**Assigned task**
The expected result is the full set of records, copied precisely, with images dropped.

========================================================================

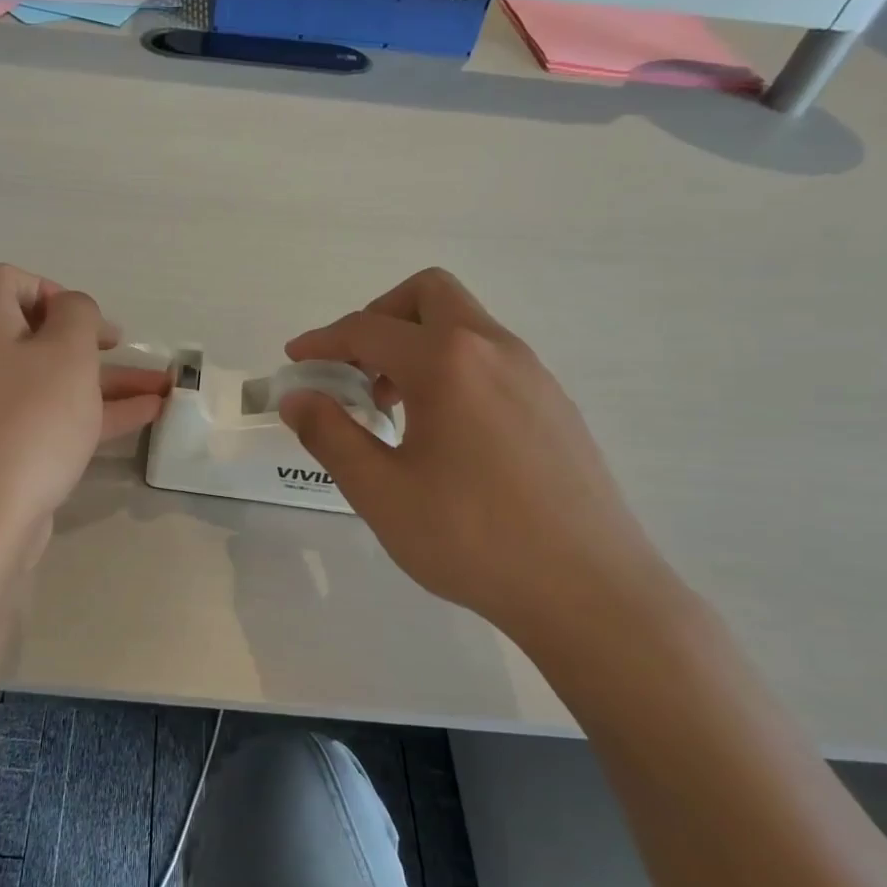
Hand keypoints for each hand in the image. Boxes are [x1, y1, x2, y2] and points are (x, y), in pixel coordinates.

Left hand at [0, 264, 167, 564]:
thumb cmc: (28, 420)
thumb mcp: (68, 352)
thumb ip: (78, 314)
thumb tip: (69, 310)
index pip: (13, 280)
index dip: (58, 293)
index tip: (91, 324)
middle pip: (33, 331)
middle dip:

========================================================================

**Task result**
Hand keypoints for each hand in the image. Boxes are [x1, y1, x2, y2] and points are (x, y), in pixel coordinates.

Left hand at [0, 264, 167, 564]:
thumb cmc: (28, 420)
thumb mcp: (68, 352)
thumb ip: (78, 314)
thumb tip: (69, 310)
index pip: (13, 280)
index dip: (58, 293)
index tip: (91, 324)
middle pip: (33, 331)
middle dip:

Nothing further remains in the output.